§ **Exercise brief**
Send back the data below exactly. Drop every picture.

§ **Given material**
★ ★ ★

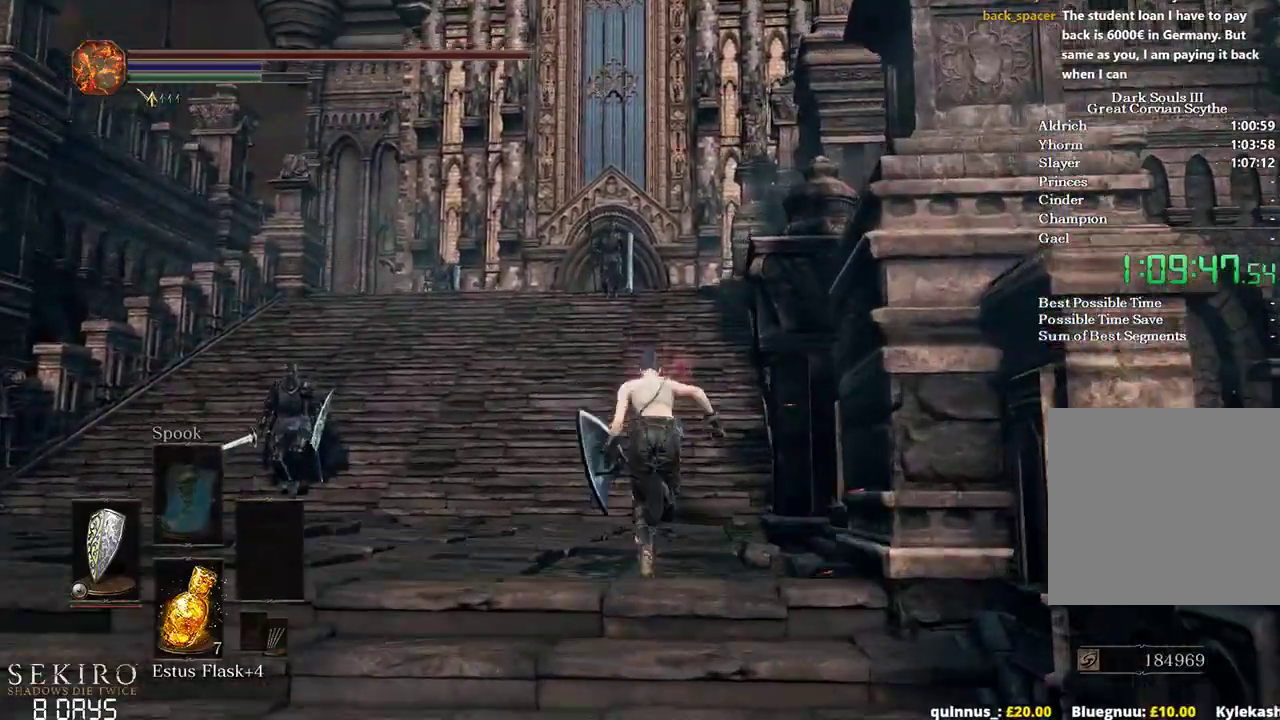
{"buttons": ["B"], "left_stick": "up", "right_stick": "down", "events": []}
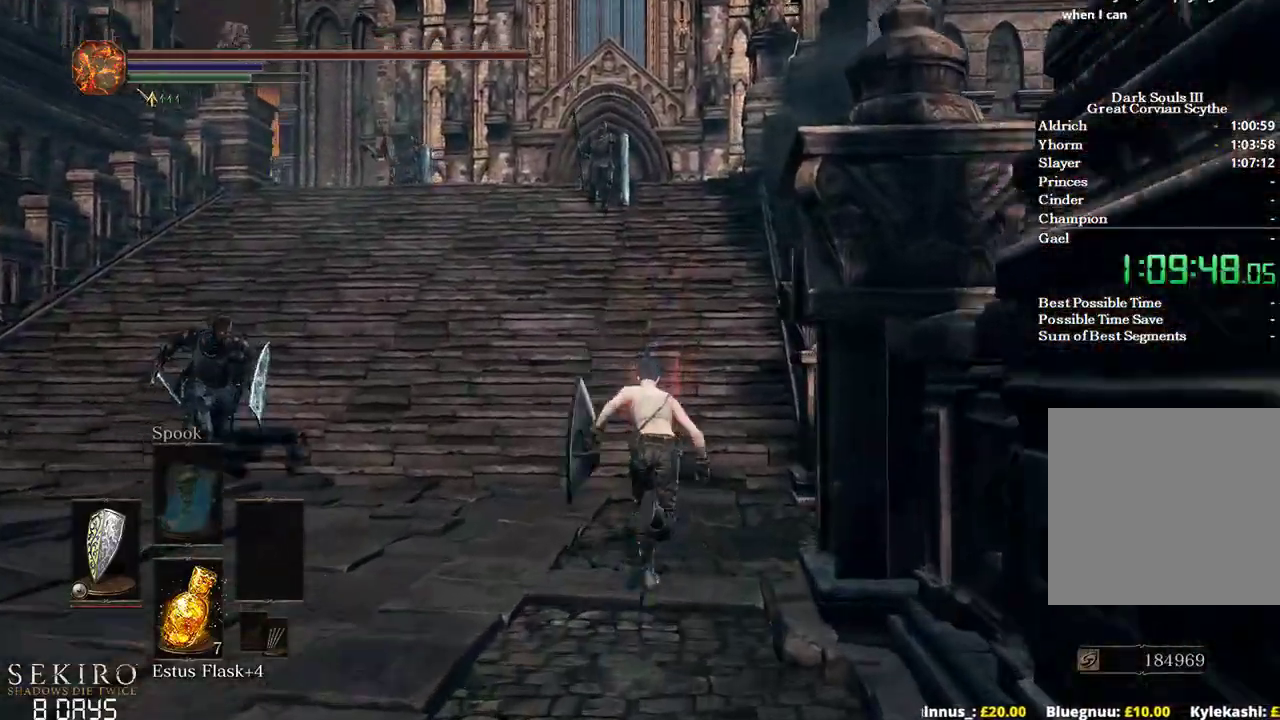
{"buttons": ["B"], "left_stick": "up", "right_stick": "down-left", "events": [[350, "right_stick", "down-left"], [367, "B", "up"], [417, "B", "down"]]}
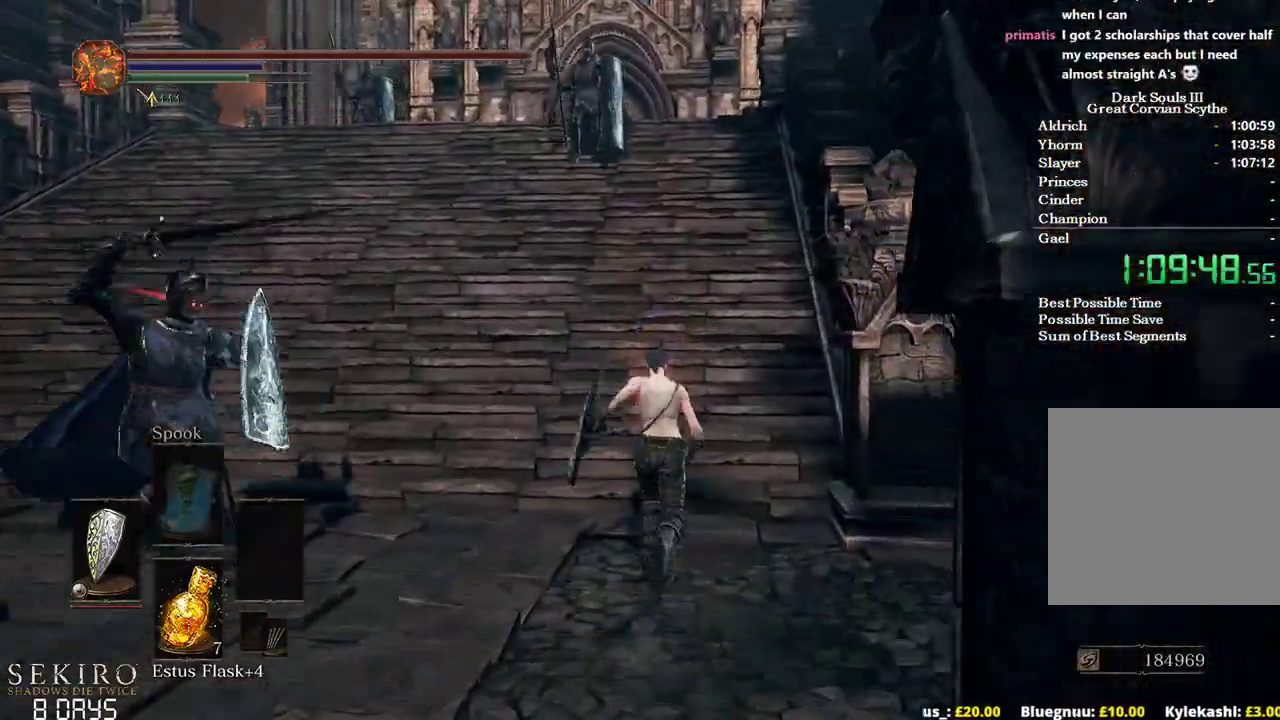
{"buttons": ["B"], "left_stick": "up", "right_stick": "down-left", "events": [[17, "B", "up"], [133, "B", "down"], [200, "B", "up"], [267, "B", "down"]]}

★ ★ ★

§ **Answer to the problem**
{"buttons": ["B"], "left_stick": "up", "right_stick": "down", "events": []}
{"buttons": ["B"], "left_stick": "up", "right_stick": "down-left", "events": [[350, "right_stick", "down-left"], [367, "B", "up"], [417, "B", "down"]]}
{"buttons": ["B"], "left_stick": "up", "right_stick": "down-left", "events": [[17, "B", "up"], [133, "B", "down"], [200, "B", "up"], [267, "B", "down"]]}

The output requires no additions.